WORK TO COMPLETE:
Among the records that follow, how many lines contain the word "cells"? Give the number and no other words.

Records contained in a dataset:
◆ ◆ ◆ ◆ ◆ ◆ ◆

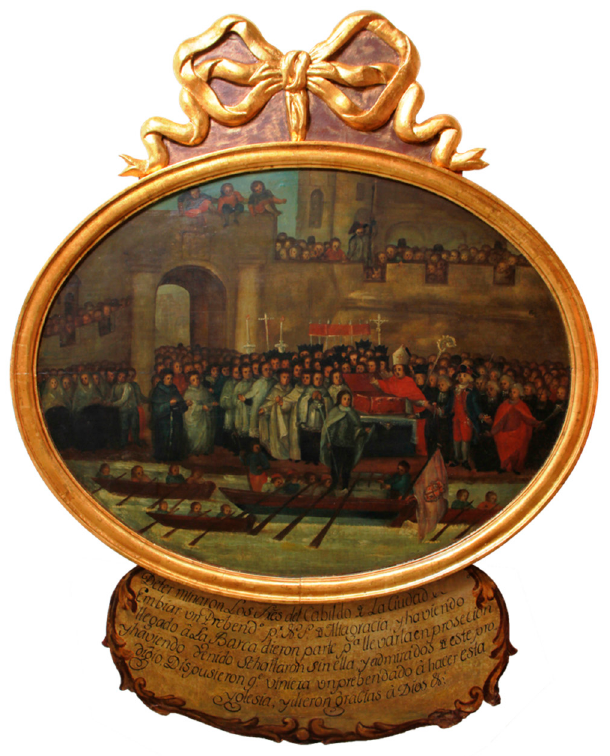
Figure 5. Empty chest , Altagracia medallion, oil on panel, c. 1760–1778, Museo de Altagracia, Higüey. Used with permission from Museo de Altagracia.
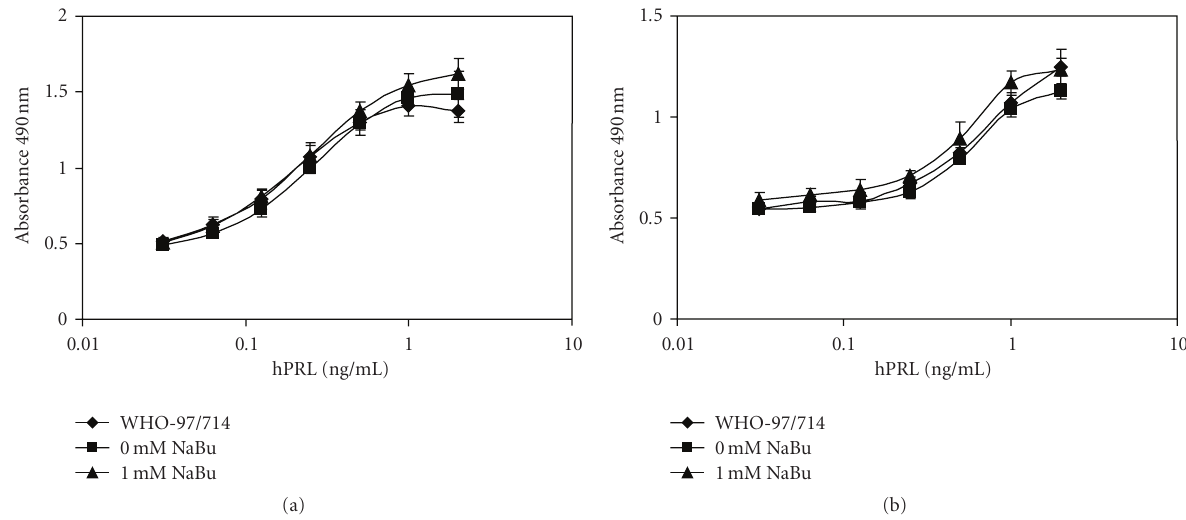
Figure 8: Bioactivity of purified hPRL obtained from CHO cells treated or not with NaBu, determined via (a) Nb2 or (b) Ba/F3-LLP cell assays against the International Standard of Recombinant hPRL (WHO 97/714). Values are the mean of two independent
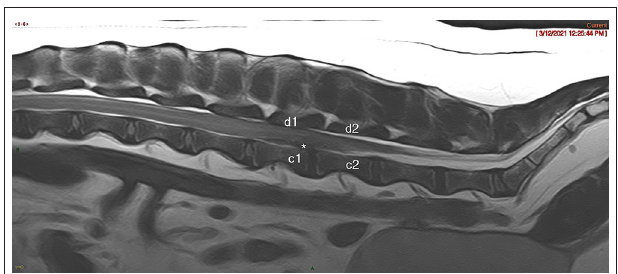
FIGURE 1 | T2w Sagittal MRI image showing spinal compression count noted as “c” and surgical decompression count noted as “d.” This patient had a compression:decompression ratio of 1. An * denotes representative areas of intervertebral disk herniation.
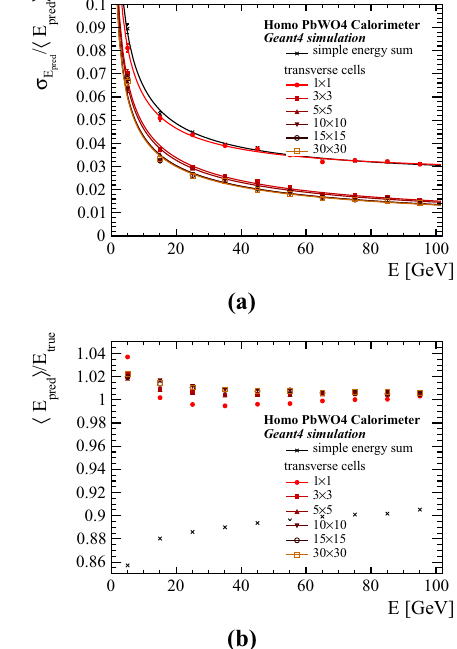
Fig. 5 a A 3D view of a 35GeV pion shower in the homogeneous PbWO 4 calorimeter at the finest granularity. The color code as well as the box sizes correspond to the amount of energy recorded in the calorimeter cells. b A front view of the average pion shower at 35GeV over 2646 events, with a grid overlaid corresponding to the coarsest applied transverse segmentation and an original binning corresponding to the finest segmentation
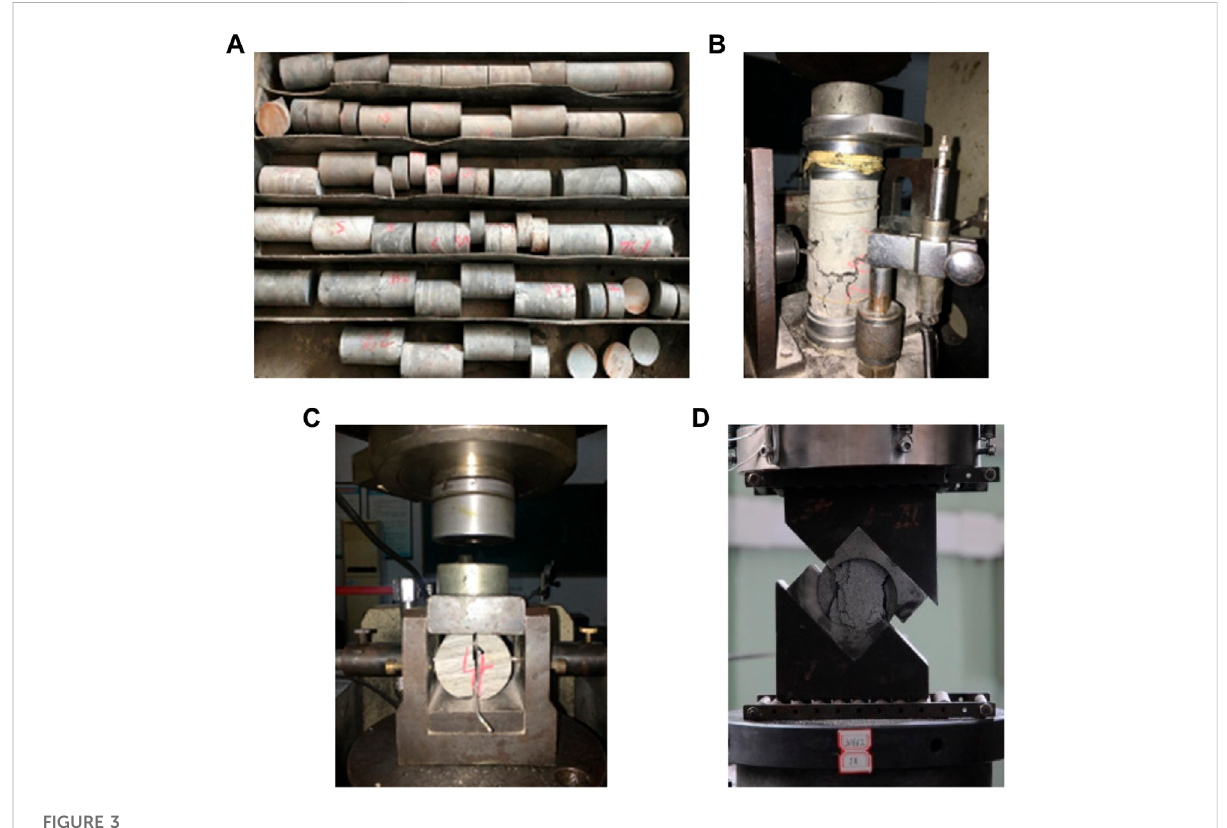
FIGURE 3 Test process of rock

◆ ◆ ◆ ◆ ◆ ◆ ◆

RESPONSE:
2